Peg Magoffin, leading accountant and President of the Australian Association of Business and Professional Women's Clubs.
Peg Magoffin 1918 – 1971

Ann Margaret (Peg) Magoffin was born in 1918. Her family were graziers in the Winton district of Queensland, and her schooling was irregular due to isolation, the Depression and illness. She attended school at the Convent of the Sacred Heart in Rose Bay (now Kincoppal – Rose Bay). The school has an annual award named after her, The Peg Magoffin Memorial Trophy, which is awarded to a girl in Year 12 who demonstrates ” A significant level of caring, dedication and selfless commitment to others and an outstanding ability to build community in an unassuming way.”

After leaving school, Peg returned to the family property where her father persuaded her to develop costings for the property’s wool output. On returning to Sydney in the 1940s, she worked in a number of positions before joining the accounting firm of D.P. Dickson & Son in Bridge St. She completed her accountancy training at night and was admitted to the Institute of Chartered Accountants in Australia in 1951.

While working at Dickson’s, Peg Magoffin’s interest and experience in the wool industry meant she was eventually responsible for many of the firm’s pastoral accounts.
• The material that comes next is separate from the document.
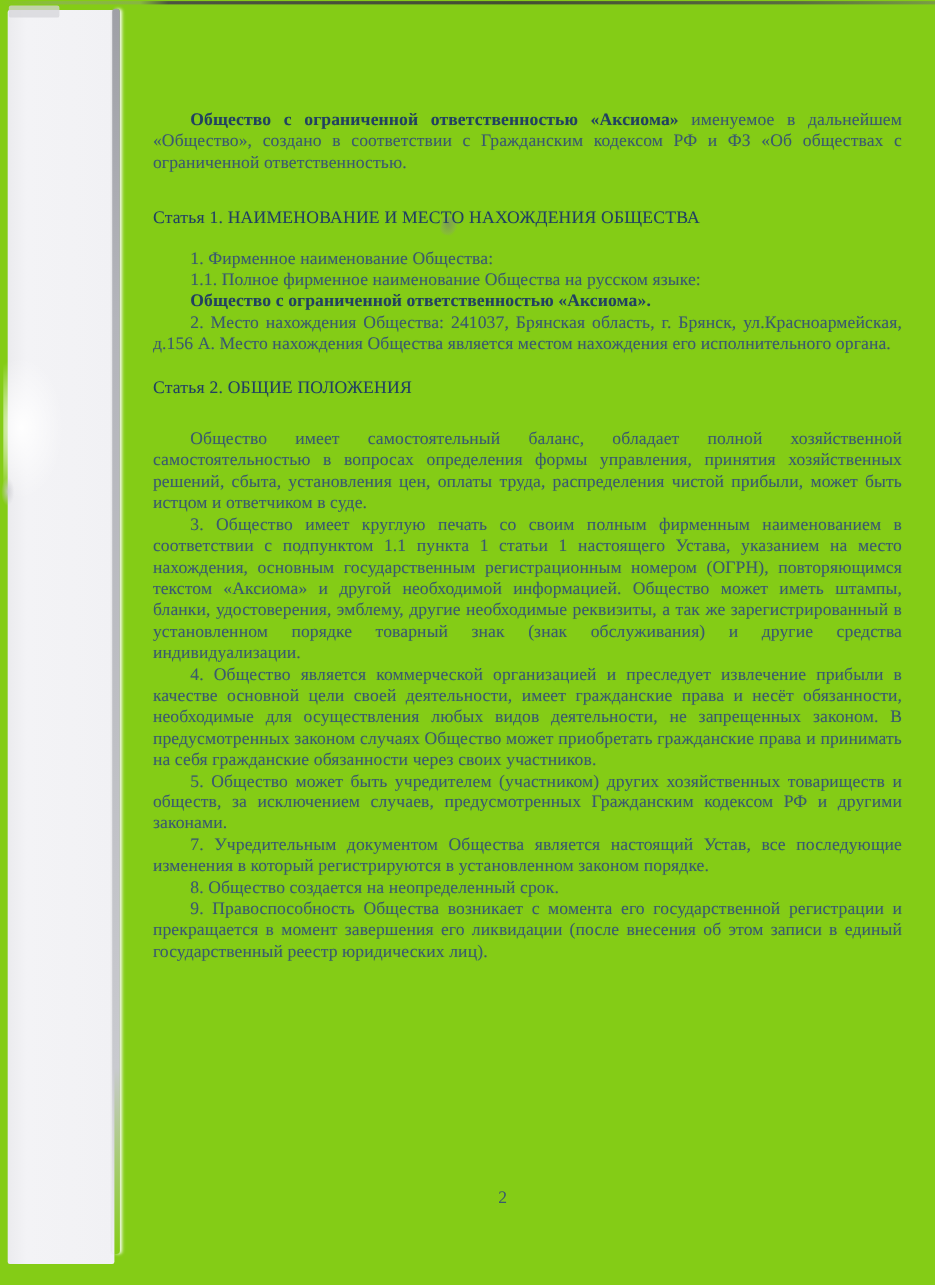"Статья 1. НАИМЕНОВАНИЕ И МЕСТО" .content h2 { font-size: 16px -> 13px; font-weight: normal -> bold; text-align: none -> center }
When she left in 1956 to establish her own public accountancy firm, A.M Magoffin & Co she purchased many of these accounts to take with her. She became well known for her expertise in taxation, and wrote a monthly column in Rydge’s business journal from 1953 – 1971. She also wrote a textbook and lectured on the subject for the Australian Mutual Provident Society and for the faculty of law at the University of Sydney.

She also studied economics as an evening student at the University of Sydney, gaining her B. Ec in 1967.

From 1951- 1970 she chaired the finance committee of the Australian Association of Business and Professional Women’s Clubs. She was president of this association from 1966 – 1970. During this time, she oversaw a major restructuring of the organisation leading to the creation of State divisions. She also appeared for the Association during the Equal Pay Case in 1969, which saw the unions representing meat workers and federal public employees bring a case to the Arbitration Commission in favour of pay equity.

In 1970 she was appointed to the National Labour Advisory Council’s committee on women’s employment. After Peg’s death, in 1976 Beryl Nashar OBE (Professor of Geology and later first female Dean of an Australian University when she became the Dean of the University of Newcastle) gave the Peg Magoffin Memorial Lecture, titled “The emergence of the new woman” at the 20th Conference of the Australian Federation of Business and Professional Women’s Clubs.

From 1964 until her death in 1971 she was on the council of Sancta Sophia College, within the University of Sydney. She also served as a financial adviser to the Society of the Sacred Heart of Jesus.

Peg Magoffin was a member of the Zonta Club of Sydney from 1966 until she passed away from a myocardial infarction in 1971.